Мой план почти дал трещину. Слава Богу, что ключи от машины были в куртке. Они могли бы узнать личность моего помощника, нашли бы пистолет, записи в блокноте…

Повезло. На этот раз повезло, но ждать больше нельзя.

Собравшись, я быстро спустилась вниз, окинув своё отражение беглым взглядом. Вытащив ключи из куртки, я хлопнула входной дверью и побежала босиком к своей машине. Быстро сорвавшись с места, я проехала пост охраны, снеся шлагбаум, для большей убедительности в своём безумии, и поехала прочь из города.

Лазарев меня найдёт, не сомневаюсь. Найдёт – и это будет последнее, что он сделает в своей жизни.

Конечно, я хотела всё немного иначе. Не так импульсивно и не так быстро, но они не оставили мне выбора. Они начали подбираться близко, слишком близко, а это не только моё дело. Я не хочу подставлять близкого человека, поэтому не могу позволить им копать дальше.

А говнюк хорошо держал себя в руках. Я надеялась, что он сорвётся ещё на кухне, но он держался. Сильный, ублюдок. Боялся причинить вред. Какой заботливый.

Тварь. Ненавижу… Сломал мне жизнь, а теперь нежничает. Глаза бы мои не видели, век бы не знать урода.
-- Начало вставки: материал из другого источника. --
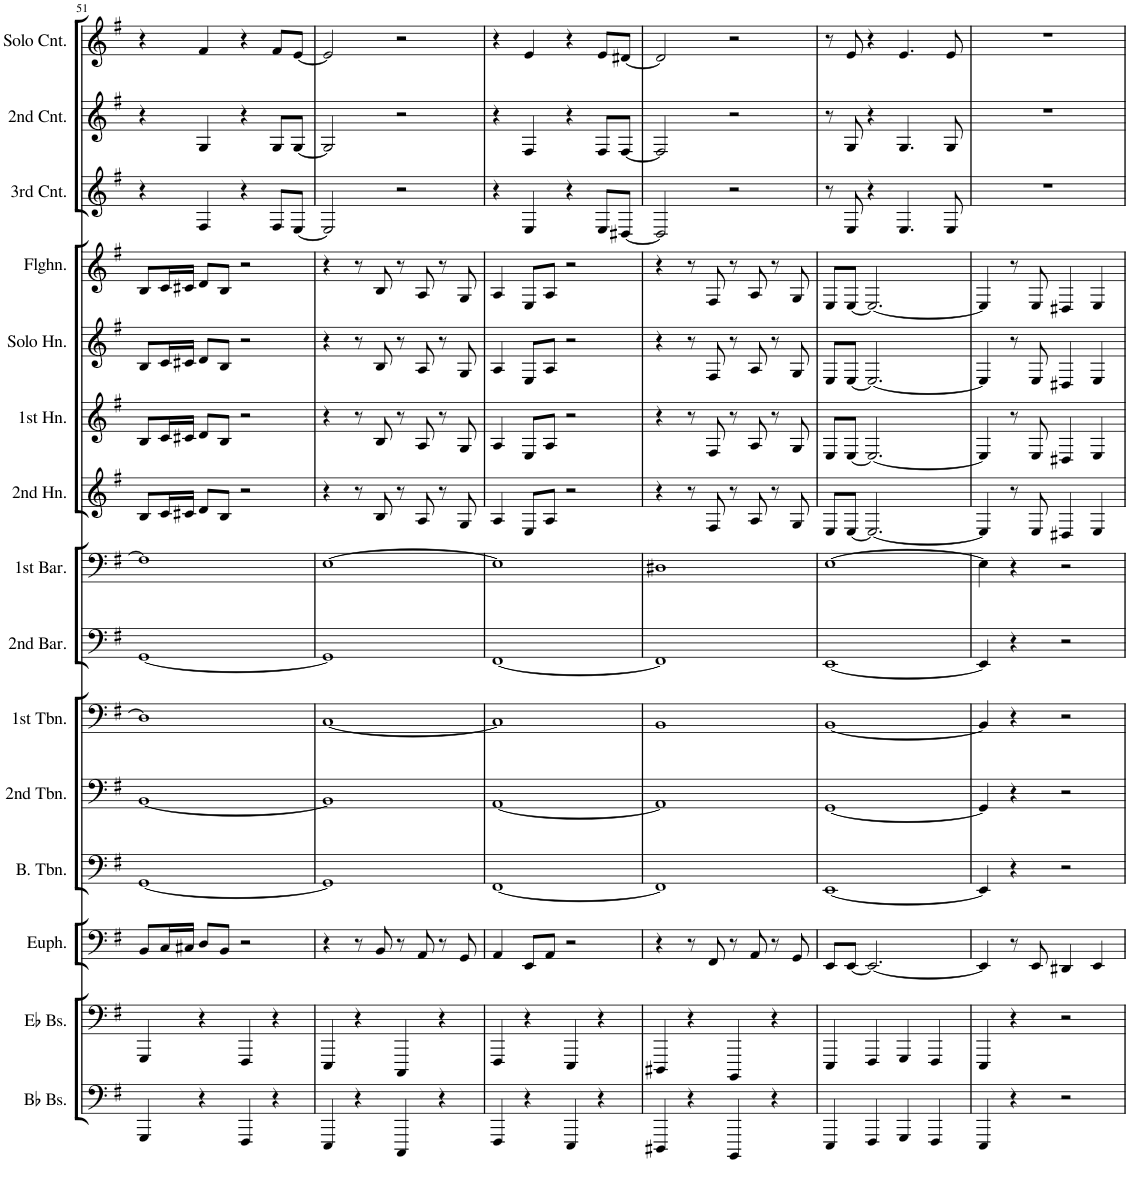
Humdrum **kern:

**kern	**kern	**kern	**kern	**kern	**kern	**kern	**kern	**kern	**kern	**kern	**kern	**kern	**kern	**kern
*part15	*part14	*part13	*part12	*part11	*part10	*part9	*part8	*part7	*part6	*part5	*part4	*part3	*part2	*part1
*staff15	*staff14	*staff13	*staff12	*staff11	*staff10	*staff9	*staff8	*staff7	*staff6	*staff5	*staff4	*staff3	*staff2	*staff1
*I"Bb Bass	*I"Eb Bass	*I"Euphonium	*I"Bass Trombone	*I"2nd Trombone	*I"1st Trombone	*I"2nd Baritone	*I"1st Baritone	*I"2nd Horn	*I"1st Horn	*I"Solo Horn	*I"Flugelhorn	*I"3rd Cornet	*I"2nd Cornet	*I"Solo Cornet
*I'Bb Bs.	*I'Eb Bs.	*I'Euph.	*I'B. Tbn.	*I'2nd Tbn.	*I'1st Tbn.	*I'2nd Bar.	*I'1st Bar.	*I'2nd Hn.	*I'1st Hn.	*I'Solo Hn.	*I'Flghn.	*I'3rd Cnt.	*I'2nd Cnt.	*I'Solo Cnt.
!!LO:PB:g=z
*clefF4	*clefF4	*clefF4	*clefF4	*clefF4	*clefF4	*clefF4	*clefF4	*clefG2	*clefG2	*clefG2	*clefG2	*clefG2	*clefG2	*clefG2
*	*	*	*	*	*	*Trd4c7	*Trd4c7	*Trd4c7	*Trd4c7	*Trd4c7	*Trd1c2	*Trd1c2	*Trd1c2	*Trd1c2
*k[f#]	*k[f#]	*k[f#]	*k[f#]	*k[f#]	*k[f#]	*k[f#]	*k[f#]	*k[f#]	*k[f#]	*k[f#]	*k[f#]	*k[f#]	*k[f#]	*k[f#]
*M4/4	*M4/4	*M4/4	*M4/4	*M4/4	*M4/4	*M4/4	*M4/4	*M4/4	*M4/4	*M4/4	*M4/4	*M4/4	*M4/4	*M4/4
=51	=51	=51	=51	=51	=51	=51	=51	=51	=51	=51	=51	=51	=51	=51
4GGG/	4GGG/	8BB/L	[1GG	[1BB	1D]	[1GG	1F#]	8B/L	8B/L	8B/L	8B/L	4r	4r	4r
.	.	16C/L	.	.	.	.	.	16c/L	16c/L	16c/L	16c/L	.	.	.
.	.	16C#X/JJ	.	.	.	.	.	16c#X/JJ	16c#X/JJ	16c#X/JJ	16c#X/JJ	.	.	.
4r	4r	8D/L	.	.	.	.	.	8d/L	8d/L	8d/L	8d/L	4F#/	4G/	4f#/
.	.	8BB/J	.	.	.	.	.	8B/J	8B/J	8B/J	8B/J	.	.	.
4FFF#/	4FFF#/	2r	.	.	.	.	.	2r	2r	2r	2r	4r	4r	4r
4r	4r	.	.	.	.	.	.	.	.	.	.	8F#/L	8G/L	8f#/L
.	.	.	.	.	.	.	.	.	.	.	.	[8E/J	[8G/J	[8e/J
=52	=52	=52	=52	=52	=52	=52	=52	=52	=52	=52	=52	=52	=52	=52
4EEE/	4EEE/	4r	1GG]	1BB]	[1C	1GG]	[1E	4r	4r	4r	4r	2E/]	2G/]	2e/]
4r	4r	8r	.	.	.	.	.	8r	8r	8r	8r	.	.	.
.	.	8BB/	.	.	.	.	.	8B/	8B/	8B/	8B/	.	.	.
4CCC/	4CCC/	8r	.	.	.	.	.	8r	8r	8r	8r	2r	2r	2r
.	.	8AA/	.	.	.	.	.	8A/	8A/	8A/	8A/	.	.	.
4r	4r	8r	.	.	.	.	.	8r	8r	8r	8r	.	.	.
.	.	8GG/	.	.	.	.	.	8G/	8G/	8G/	8G/	.	.	.
=53	=53	=53	=53	=53	=53	=53	=53	=53	=53	=53	=53	=53	=53	=53
4FFF#/	4FFF#/	4AA/	[1FF#	[1AA	1C]	[1FF#	1E]	4A/	4A/	4A/	4A/	4r	4r	4r
4r	4r	8EE/L	.	.	.	.	.	8E/L	8E/L	8E/L	8E/L	4E/	4F#/	4e/
.	.	8AA/J	.	.	.	.	.	8A/J	8A/J	8A/J	8A/J	.	.	.
4EEE/	4EEE/	2r	.	.	.	.	.	2r	2r	2r	2r	4r	4r	4r
4r	4r	.	.	.	.	.	.	.	.	.	.	8E/L	8F#/L	8e/L
.	.	.	.	.	.	.	.	.	.	.	.	[8D#X/J	[8F#/J	[8d#X/J
=54	=54	=54	=54	=54	=54	=54	=54	=54	=54	=54	=54	=54	=54	=54
4DDD#X/	4DDD#X/	4r	1FF#]	1AA]	1BB	1FF#]	1D#X	4r	4r	4r	4r	2D#/]	2F#/]	2d#/]
4r	4r	8r	.	.	.	.	.	8r	8r	8r	8r	.	.	.
.	.	8FF#/	.	.	.	.	.	8F#/	8F#/	8F#/	8F#/	.	.	.
4BBBB/	4BBBB/	8r	.	.	.	.	.	8r	8r	8r	8r	2r	2r	2r
.	.	8AA/	.	.	.	.	.	8A/	8A/	8A/	8A/	.	.	.
4r	4r	8r	.	.	.	.	.	8r	8r	8r	8r	.	.	.
.	.	8GG/	.	.	.	.	.	8G/	8G/	8G/	8G/	.	.	.
=55	=55	=55	=55	=55	=55	=55	=55	=55	=55	=55	=55	=55	=55	=55
4EEE/	4EEE/	8EE/L	[1EE	[1GG	[1BB	[1EE	[1E	8E/L	8E/L	8E/L	8E/L	8r	8r	8r
.	.	[8EE/J	.	.	.	.	.	[8E/J	[8E/J	[8E/J	[8E/J	8E/	8G/	8e/
4FFF#/	4FFF#/	2.EE/_	.	.	.	.	.	2.E/_	2.E/_	2.E/_	2.E/_	4r	4r	4r
4GGG/	4GGG/	.	.	.	.	.	.	.	.	.	.	4.E/	4.G/	4.e/
4FFF#/	4FFF#/	.	.	.	.	.	.	.	.	.	.	.	.	.
.	.	.	.	.	.	.	.	.	.	.	.	8E/	8G/	8e/
=56	=56	=56	=56	=56	=56	=56	=56	=56	=56	=56	=56	=56	=56	=56
4EEE/	4EEE/	4EE/]	4EE/]	4GG/]	4BB/]	4EE/]	4E\]	4E/]	4E/]	4E/]	4E/]	1r	1r	1r
4r	4r	8r	4r	4r	4r	4r	4r	8r	8r	8r	8r	.	.	.
.	.	8EE/	.	.	.	.	.	8E/	8E/	8E/	8E/	.	.	.
2r	2r	4DD#X/	2r	2r	2r	2r	2r	4D#X/	4D#X/	4D#X/	4D#X/	.	.	.
.	.	4EE/	.	.	.	.	.	4E/	4E/	4E/	4E/	.	.	.
=	=	=	=	=	=	=	=	=	=	=	=	=	=	=
*-	*-	*-	*-	*-	*-	*-	*-	*-	*-	*-	*-	*-	*-	*-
Дорога предстоит длинная, но я справлюсь. Перед смертью не надышишься, даже когда в открытое нараспашку окно врывается ледяной воздух, пропахший хвоей и листвой.

Съехав на Е105, я подержала мобильник включённым ещё с полчаса, а затем вырубила его, и выбросила в окно.

Он поймёт. Конечно, поймёт, куда я еду. Никто, кроме него не поймёт, потому что только он знает об этом месте. Все остальные уже мертвы.

Лазарь

Пульсирующая боль в висках привела меня в чувства. Веки, будто склеенные, тяжело поддавались, но всё–таки я смог их поднять и оглядеть освещённую утренними лучами спальню.

Медленно перевернувшись, я опёрся о пол руками и встал на ноги. Голова кружилась, как после хорошего похмелья, перед глазами плясали «кровавые мальчики». В доме – тишина.

Заглянув в ванную, я зажмурился от головной боли и облизнул пересохшие губы. На полу валялось полотенце, с торчащим из него куском смесителя. Вот чем она меня огрела.

Туго соображая, я поднял джинсы с пола и сел на кровать, потирая лоб ладонью. Осторожно просунув ноги в штанины, я снова поднялся на ноги, застегнулся и нащупал мобильник в заднем кармане.